Auf die Idee, mal ein Buch von William Gaddis zu lesen, kam ich, als ich seinen Namen mehrmals im Umfeld der von mir so geschätzten amerikanischen Autoren Don DeLillo und David Foster Wallace wahrnahm. William Gaddis Erfolg als Autor setzte erst spät ein. Sein erster Roman „Die Fälschung der Welt“ wurde von der Kritik verrissen und hatte nur einen kleinen, dafür aber überzeugten Leserkreis gefunden. Mit seinem zweiten Roman „JR“ aus dem Jahr 1975 (rund 20 Jahre nach „Die Fälschung der Welt“) gelang ihm jedoch der Durchbruch. Darin wird ein 11-jähriger Junge ein Finanzmagnat. Freunde der Serie Dallas wissen vielleicht, dass Larry Hagmans Rolle „JR“ sich auf dieses Buch bezieht. Warum ich am Ende seinen vierten und letzten Roman „Letzte Instanz“ mir als Einstieg in sein Werk vornahm (erschienen im Jahr 1994), ist mir jedoch nicht mehr erinnerlich.
Die Form des Buches ist höchst ungewöhnlich. Weniger sind es die fast 720 Seiten, die nicht in ein einziges Kapitel unterteilt sind. Es ist mehr die fast ständig gebrauchte wörtliche Rede, die aber als solche nicht gekennzeichnet wird und bei der nicht erwähnt wird, wer etwas sagt. Also misslang mein erster Lesestart und ich legte das Buch nach wenigen Seiten in die Ecke. Doch nach einigen Monaten startete ich einen zweiten Versuch. Bewaffnet mit Stift und Papier schrieb ich mir alle Charaktere heraus, auf die ich in den ersten Seiten stieß und schon las sich „Letzte Instanz“ fast reibungslos.
Worum geht es? „Letzte Instanz“ ist das Portrait Amerikas als einer Gesellschaft, die nur noch in juristischer Auseinandersetzung lebt. Jeder scheint hier jeden verklagen zu wollen. Gerechtigkeit wird zu Recht. Im Mittelpunkt steht Oscar Crease, der auf Long Island das Leben eines Boheme führt und gerade beim Versuch, seinen Wagen mit dem Zündkabel zu starten, von seinem Gefährt überrollt wurde. Seine immer etwas nervöse Halbschwester Christina eilt ihm zur Hilfe und pflegt ihn. Natürlich klagt Oscar, wegen des an ihm entstandenen Schadens und er erkundigt sich immer wieder bei Christinas Mann Harry, einen vollkommen überarbeiteten Anwalt einer Nobelkanzlei, wie seine Erfolgsaussichten so sein.
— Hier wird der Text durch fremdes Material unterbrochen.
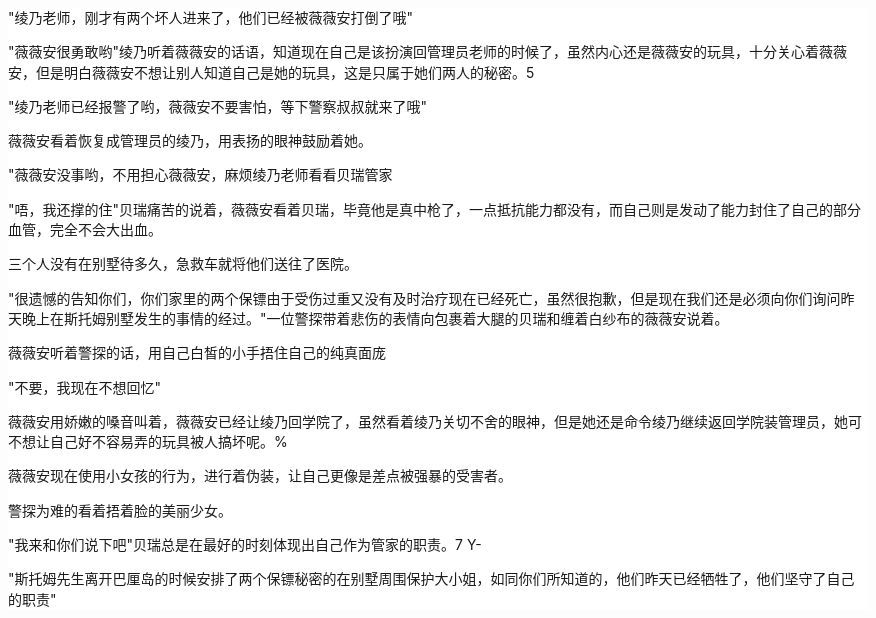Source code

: 



"绫乃老师，刚才有两个坏人进来了，他们已经被薇薇安打倒了哦"



"薇薇安很勇敢哟"绫乃听着薇薇安的话语，知道现在自己是该扮演回管理员老师的时候了，虽然内心还是薇薇安的玩具，十分关心着薇薇安，但是明白薇薇安不想让别人知道自己是她的玩具，这是只属于她们两人的秘密。5





"绫乃老师已经报警了哟，薇薇安不要害怕，等下警察叔叔就来了哦"





薇薇安看着恢复成管理员的绫乃，用表扬的眼神鼓励着她。





"薇薇安没事哟，不用担心薇薇安，麻烦绫乃老师看看贝瑞管家





"唔，我还撑的住"贝瑞痛苦的说着，薇薇安看着贝瑞，毕竟他是真中枪了，一点抵抗能力都没有，而自己则是发动了能力封住了自己的部分血管，完全不会大出血。





三个人没有在别墅待多久，急救车就将他们送往了医院。





"很遗憾的告知你们，你们家里的两个保镖由于受伤过重又没有及时治疗现在已经死亡，虽然很抱歉，但是现在我们还是必须向你们询问昨天晚上在斯托姆别墅发生的事情的经过。"一位警探带着悲伤的表情向包裹着大腿的贝瑞和缠着白纱布的薇薇安说着。





薇薇安听着警探的话，用自己白皙的小手捂住自己的纯真面庞





"不要，我现在不想回忆"

薇薇安用娇嫩的嗓音叫着，薇薇安已经让绫乃回学院了，虽然看着绫乃关切不舍的眼神，但是她还是命令绫乃继续返回学院装管理员，她可不想让自己好不容易弄的玩具被人搞坏呢。%





薇薇安现在使用小女孩的行为，进行着伪装，让自己更像是差点被强暴的受害者。



警探为难的看着捂着脸的美丽少女。



"我来和你们说下吧"贝瑞总是在最好的时刻体现出自己作为管家的职责。7 Y-



"斯托姆先生离开巴厘岛的时候安排了两个保镖秘密的在别墅周围保护大小姐，如同你们所知道的，他们昨天已经牺牲了，他们坚守了自己的职责"
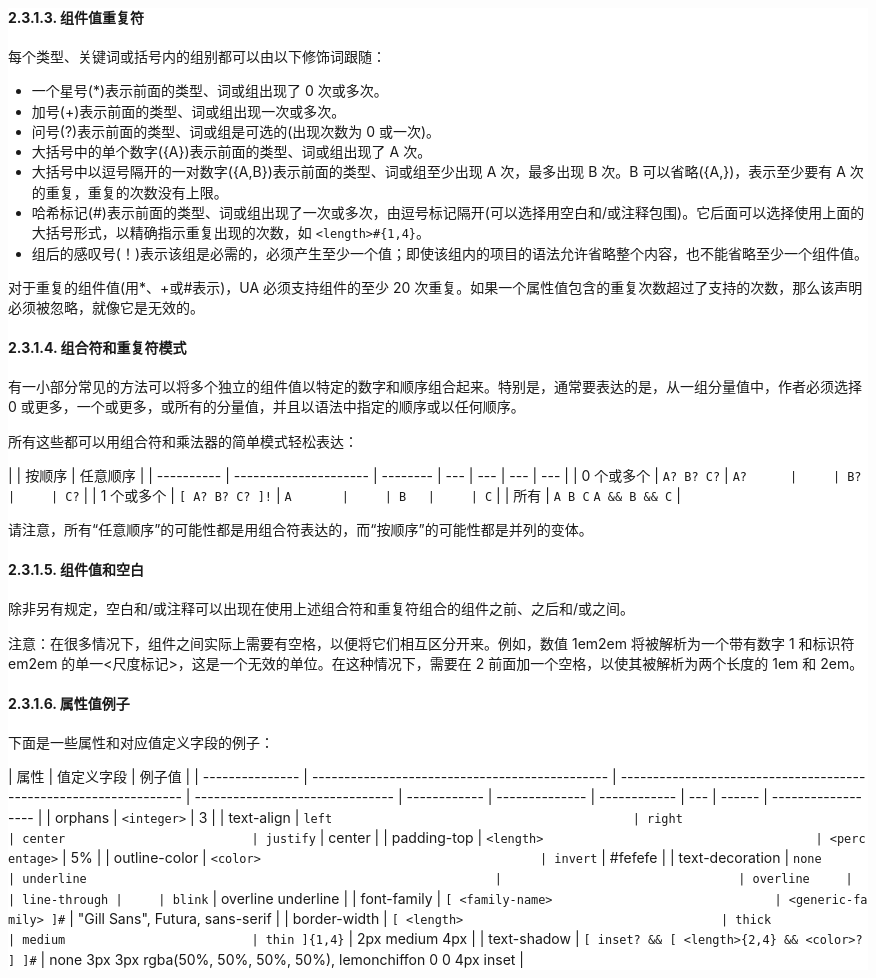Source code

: #### 2.3.1.3. 组件值重复符

每个类型、关键词或括号内的组别都可以由以下修饰词跟随：

- 一个星号(\*)表示前面的类型、词或组出现了 0 次或多次。
- 加号(+)表示前面的类型、词或组出现一次或多次。
- 问号(?)表示前面的类型、词或组是可选的(出现次数为 0 或一次)。
- 大括号中的单个数字({A})表示前面的类型、词或组出现了 A 次。
- 大括号中以逗号隔开的一对数字({A,B})表示前面的类型、词或组至少出现 A 次，最多出现 B 次。B 可以省略({A,})，表示至少要有 A 次的重复，重复的次数没有上限。
- 哈希标记(#)表示前面的类型、词或组出现了一次或多次，由逗号标记隔开(可以选择用空白和/或注释包围)。它后面可以选择使用上面的大括号形式，以精确指示重复出现的次数，如 `<length>#{1,4}`。
- 组后的感叹号(！)表示该组是必需的，必须产生至少一个值；即使该组内的项目的语法允许省略整个内容，也不能省略至少一个组件值。

对于重复的组件值(用\*、+或#表示)，UA 必须支持组件的至少 20 次重复。如果一个属性值包含的重复次数超过了支持的次数，那么该声明必须被忽略，就像它是无效的。

#### 2.3.1.4. 组合符和重复符模式

有一小部分常见的方法可以将多个独立的组件值以特定的数字和顺序组合起来。特别是，通常要表达的是，从一组分量值中，作者必须选择 0 或更多，一个或更多，或所有的分量值，并且以语法中指定的顺序或以任何顺序。

所有这些都可以用组合符和乘法器的简单模式轻松表达：

|            | 按顺序                | 任意顺序 |
| ---------- | --------------------- | -------- | --- | --- | --- | --- |
| 0 个或多个 | `A? B? C?`            | `A?      |     | B?  |     | C?` |
| 1 个或多个 | `[ A? B? C? ]!`       | `A       |     | B   |     | C`  |
| 所有       | `A B C` `A && B && C` |

请注意，所有“任意顺序”的可能性都是用组合符表达的，而“按顺序”的可能性都是并列的变体。

#### 2.3.1.5. 组件值和空白

除非另有规定，空白和/或注释可以出现在使用上述组合符和重复符组合的组件之前、之后和/或之间。

注意：在很多情况下，组件之间实际上需要有空格，以便将它们相互区分开来。例如，数值 1em2em 将被解析为一个带有数字 1 和标识符 em2em 的单一<尺度标记>，这是一个无效的单位。在这种情况下，需要在 2 前面加一个空格，以使其被解析为两个长度的 1em 和 2em。

#### 2.3.1.6. 属性值例子

下面是一些属性和对应值定义字段的例子：

| 属性            | 值定义字段                                     | 例子值                                                            |
| --------------- | ---------------------------------------------- | ----------------------------------------------------------------- | ------------------------------- | ------------ | -------------- | ------------ | --- | ------ | ------------------ |
| orphans         | `<integer>`                                    | 3                                                                 |
| text-align      | `left                                          | right                                                             | center                          | justify`     | center         |
| padding-top     | `<length>                                      | <percentage>`                                                     | 5%                              |
| outline-color   | `<color>                                       | invert`                                                           | #fefefe                         |
| text-decoration | `none                                          | underline                                                         |                                 | overline     |                | line-through |     | blink` | overline underline |
| font-family     | `[ <family-name>                               | <generic-family> ]#`                                              | "Gill Sans", Futura, sans-serif |
| border-width    | `[ <length>                                    | thick                                                             | medium                          | thin ]{1,4}` | 2px medium 4px |
| text-shadow     | `[ inset? && [ <length>{2,4} && <color>? ] ]#` | none 3px 3px rgba(50%, 50%, 50%, 50%), lemonchiffon 0 0 4px inset |
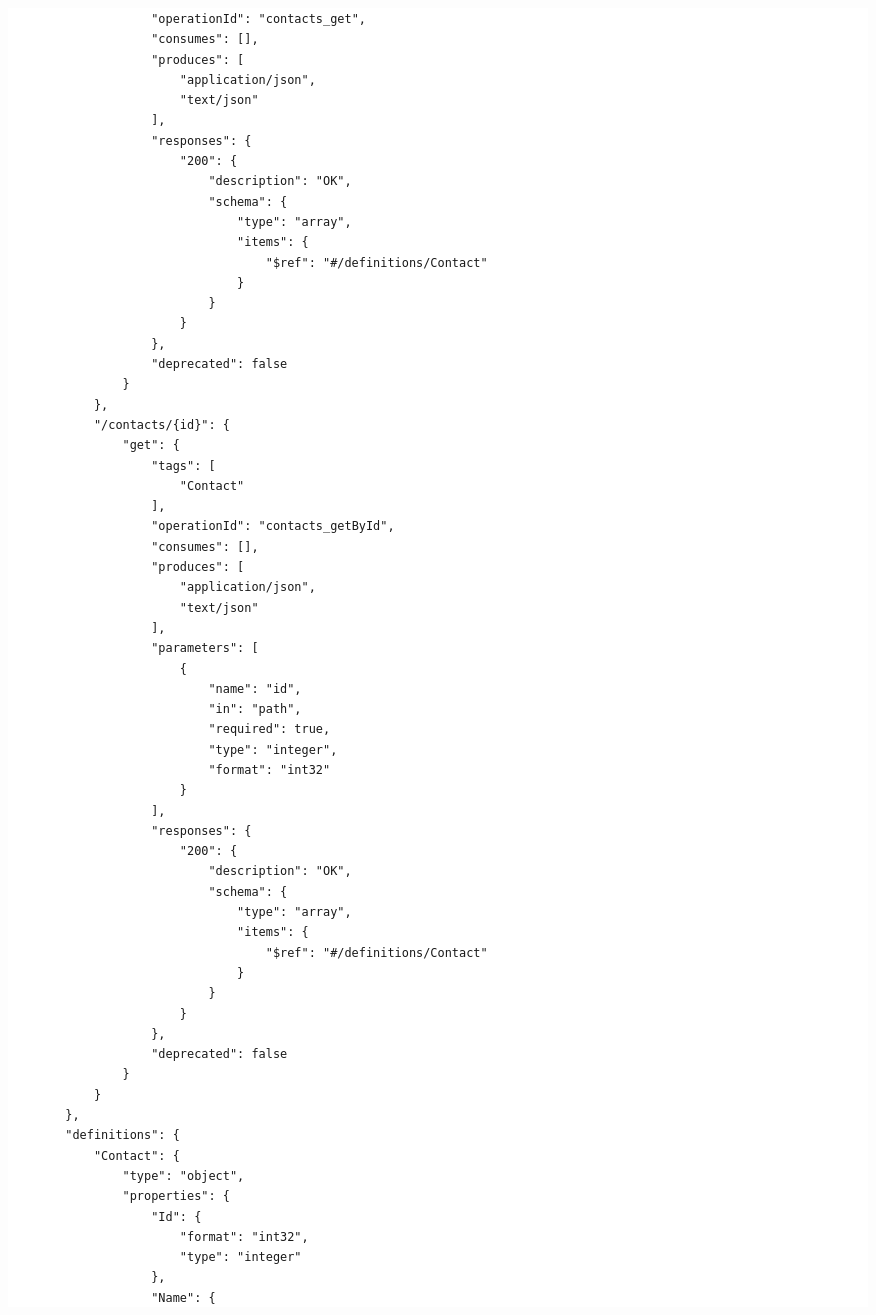                         "operationId": "contacts_get",
                        "consumes": [],
                        "produces": [
                            "application/json",
                            "text/json"
                        ],
                        "responses": {
                            "200": {
                                "description": "OK",
                                "schema": {
                                    "type": "array",
                                    "items": {
                                        "$ref": "#/definitions/Contact"
                                    }
                                }
                            }
                        },
                        "deprecated": false
                    }
                },
                "/contacts/{id}": {
                    "get": {
                        "tags": [
                            "Contact"
                        ],
                        "operationId": "contacts_getById",
                        "consumes": [],
                        "produces": [
                            "application/json",
                            "text/json"
                        ],
                        "parameters": [
                            {
                                "name": "id",
                                "in": "path",
                                "required": true,
                                "type": "integer",
                                "format": "int32"
                            }
                        ],
                        "responses": {
                            "200": {
                                "description": "OK",
                                "schema": {
                                    "type": "array",
                                    "items": {
                                        "$ref": "#/definitions/Contact"
                                    }
                                }
                            }
                        },
                        "deprecated": false
                    }
                }
            },
            "definitions": {
                "Contact": {
                    "type": "object",
                    "properties": {
                        "Id": {
                            "format": "int32",
                            "type": "integer"
                        },
                        "Name": {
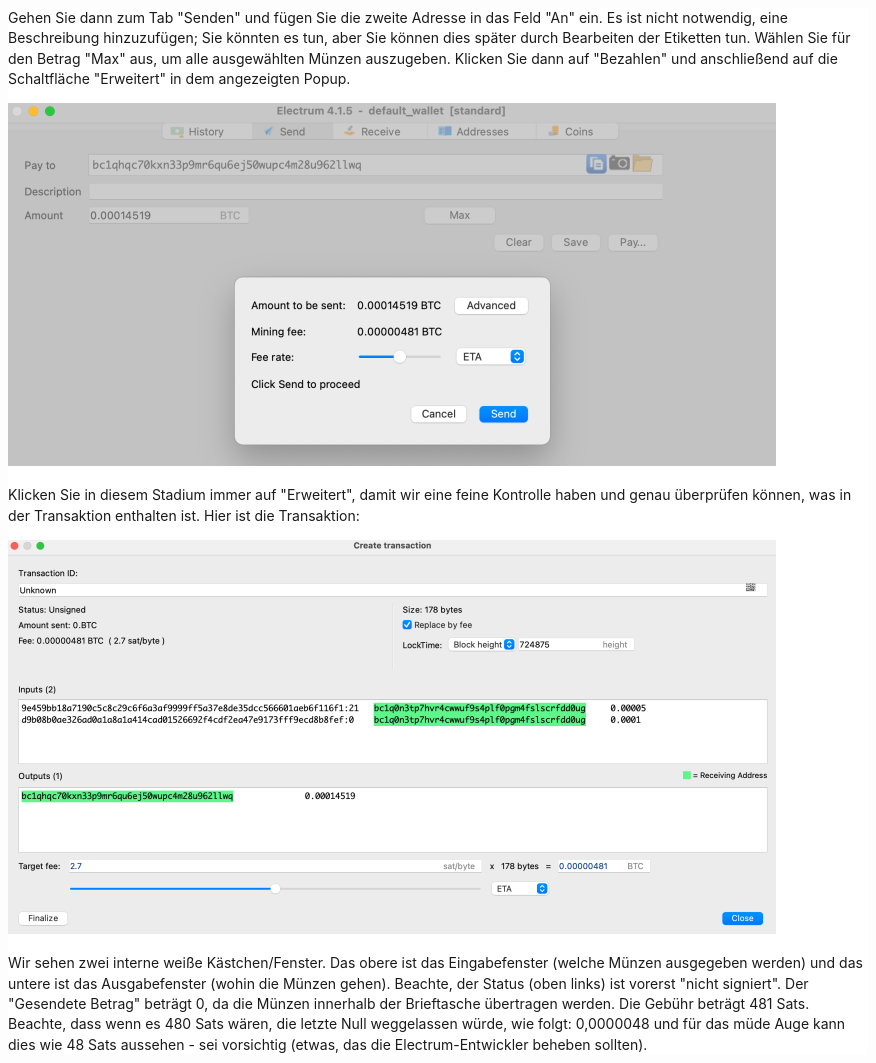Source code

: Gehen Sie dann zum Tab "Senden" und fügen Sie die zweite Adresse in das Feld "An" ein. Es ist nicht notwendig, eine Beschreibung hinzuzufügen; Sie könnten es tun, aber Sie können dies später durch Bearbeiten der Etiketten tun. Wählen Sie für den Betrag "Max" aus, um alle ausgewählten Münzen auszugeben. Klicken Sie dann auf "Bezahlen" und anschließend auf die Schaltfläche "Erweitert" in dem angezeigten Popup.

![image](assets/39.png)

Klicken Sie in diesem Stadium immer auf "Erweitert", damit wir eine feine Kontrolle haben und genau überprüfen können, was in der Transaktion enthalten ist. Hier ist die Transaktion:

![image](assets/40.png)

Wir sehen zwei interne weiße Kästchen/Fenster. Das obere ist das Eingabefenster (welche Münzen ausgegeben werden) und das untere ist das Ausgabefenster (wohin die Münzen gehen).
Beachte, der Status (oben links) ist vorerst "nicht signiert". Der "Gesendete Betrag" beträgt 0, da die Münzen innerhalb der Brieftasche übertragen werden. Die Gebühr beträgt 481 Sats. Beachte, dass wenn es 480 Sats wären, die letzte Null weggelassen würde, wie folgt: 0,0000048 und für das müde Auge kann dies wie 48 Sats aussehen - sei vorsichtig (etwas, das die Electrum-Entwickler beheben sollten).
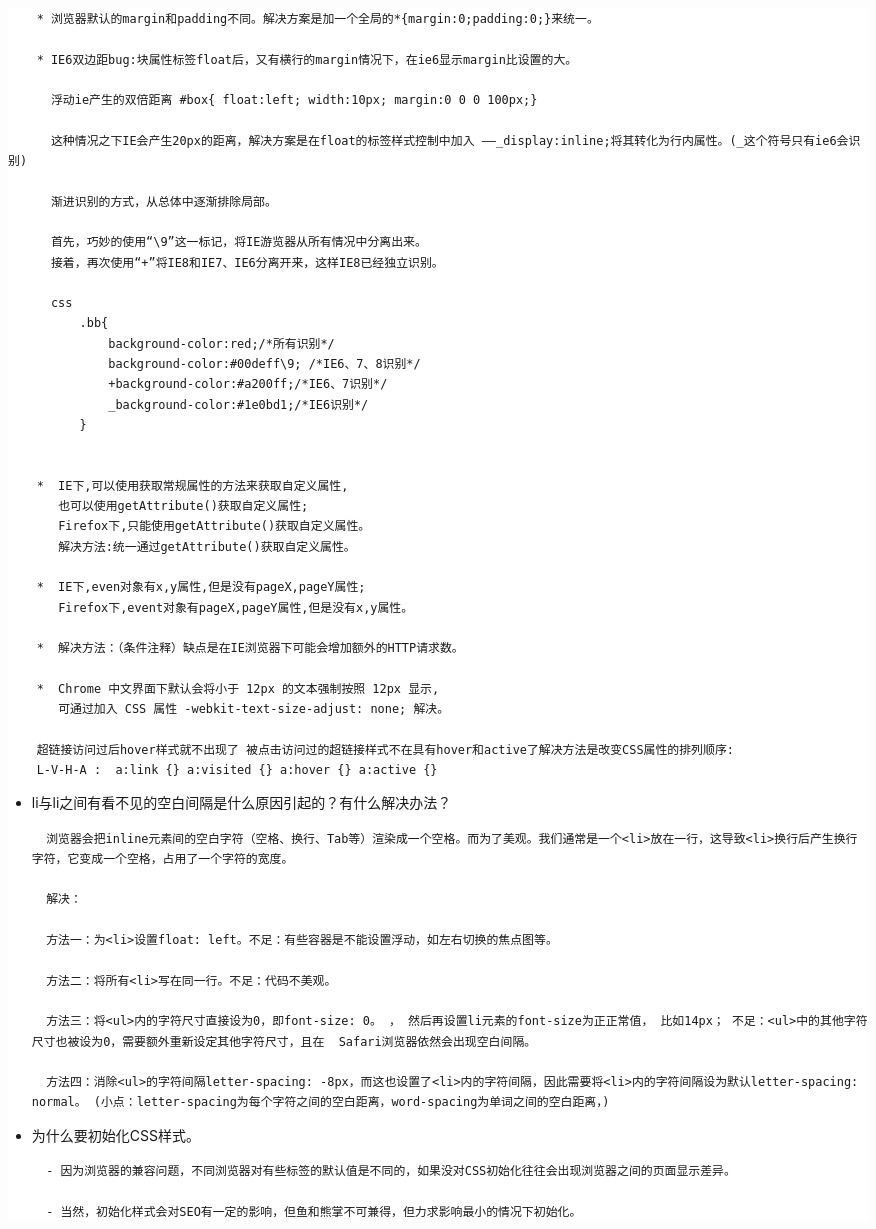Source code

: 		* 浏览器默认的margin和padding不同。解决方案是加一个全局的*{margin:0;padding:0;}来统一。

		* IE6双边距bug:块属性标签float后，又有横行的margin情况下，在ie6显示margin比设置的大。

		  浮动ie产生的双倍距离 #box{ float:left; width:10px; margin:0 0 0 100px;}

	      这种情况之下IE会产生20px的距离，解决方案是在float的标签样式控制中加入 ——_display:inline;将其转化为行内属性。(_这个符号只有ie6会识别)

		  渐进识别的方式，从总体中逐渐排除局部。

		  首先，巧妙的使用“\9”这一标记，将IE游览器从所有情况中分离出来。
		  接着，再次使用“+”将IE8和IE7、IE6分离开来，这样IE8已经独立识别。

          css
	          .bb{
		          background-color:red;/*所有识别*/
			      background-color:#00deff\9; /*IE6、7、8识别*/
			      +background-color:#a200ff;/*IE6、7识别*/
			      _background-color:#1e0bd1;/*IE6识别*/
	          }


		*  IE下,可以使用获取常规属性的方法来获取自定义属性,
		   也可以使用getAttribute()获取自定义属性;
           Firefox下,只能使用getAttribute()获取自定义属性。
           解决方法:统一通过getAttribute()获取自定义属性。

		*  IE下,even对象有x,y属性,但是没有pageX,pageY属性;
           Firefox下,event对象有pageX,pageY属性,但是没有x,y属性。

		*  解决方法：（条件注释）缺点是在IE浏览器下可能会增加额外的HTTP请求数。

		*  Chrome 中文界面下默认会将小于 12px 的文本强制按照 12px 显示,
		   可通过加入 CSS 属性 -webkit-text-size-adjust: none; 解决。

		超链接访问过后hover样式就不出现了 被点击访问过的超链接样式不在具有hover和active了解决方法是改变CSS属性的排列顺序:
	    L-V-H-A :  a:link {} a:visited {} a:hover {} a:active {}


- li与li之间有看不见的空白间隔是什么原因引起的？有什么解决办法？

		浏览器会把inline元素间的空白字符（空格、换行、Tab等）渲染成一个空格。而为了美观。我们通常是一个<li>放在一行，这导致<li>换行后产生换行字符，它变成一个空格，占用了一个字符的宽度。

		解决：

		方法一：为<li>设置float: left。不足：有些容器是不能设置浮动，如左右切换的焦点图等。

		方法二：将所有<li>写在同一行。不足：代码不美观。

		方法三：将<ul>内的字符尺寸直接设为0，即font-size: 0。 ， 然后再设置li元素的font-size为正正常值， 比如14px； 不足：<ul>中的其他字符尺寸也被设为0，需要额外重新设定其他字符尺寸，且在	Safari浏览器依然会出现空白间隔。

		方法四：消除<ul>的字符间隔letter-spacing: -8px，而这也设置了<li>内的字符间隔，因此需要将<li>内的字符间隔设为默认letter-spacing: normal。 (小点：letter-spacing为每个字符之间的空白距离，word-spacing为单词之间的空白距离，)


- 为什么要初始化CSS样式。

		- 因为浏览器的兼容问题，不同浏览器对有些标签的默认值是不同的，如果没对CSS初始化往往会出现浏览器之间的页面显示差异。

		- 当然，初始化样式会对SEO有一定的影响，但鱼和熊掌不可兼得，但力求影响最小的情况下初始化。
Oscars derzeitige Freundin Lily ist von Oscars Unfall nur wenig bedrückt. Ihre Besuche laufen zumeist auf die Abholung neuer Banknoten heraus, die sie für ihr Leben und ihren Scheidungsprozess benötigt. Als jedoch ein neuer Hollywood Schinken über den amerikanischen Bürgerkrieg in die Kinos kommt, wittert Oscar Betrug, denn die Handlung scheint sich sehr stark an seinem bisher unveröffentlichten, aber schon 20 Jahre alten Bühnenstück zu orientieren. Zeit sich einen weiteren Anwalt zu nehmen!
„Letzte Instanz“ ist weniger ein Gerichtskrimi, als eine gesellschaftspolitische Abrechnung mit dem Verständnis, dass Konflikte immer ans Gericht ausgelagert werden müssen bzw. das man sein Geld auch gut mit dem Verklagen anderer Personen machen kann. Das ganze Leben scheint sich immer mehr nur im Rechtssystem zu bewegen. Man spricht über nichts anderes mehr, man lebt dafür, vor Gericht Recht zu bekommen. Hier gibt es eigentlich immer nur einen Gewinner und das sind die Anwälte. Dabei ist „Letzte Instanz“ nicht immer einfach zu lesen und als Leser scheint man sich manchmal geradezu in die Untiefen des Rechts zu begeben, die mich manchmal langweilten oder auch überforderten. An anderen Stellen jedoch ist es ein humorvolles und sehr geistreich geschriebenes Buch, dass aber mit der angesprochenen Form eines fast endlos wirkenden Theaterstücks auch seine Längen hat und dessen gesellschaftliche Kritik hier in Europa nicht wirklich gespiegelt werden kann.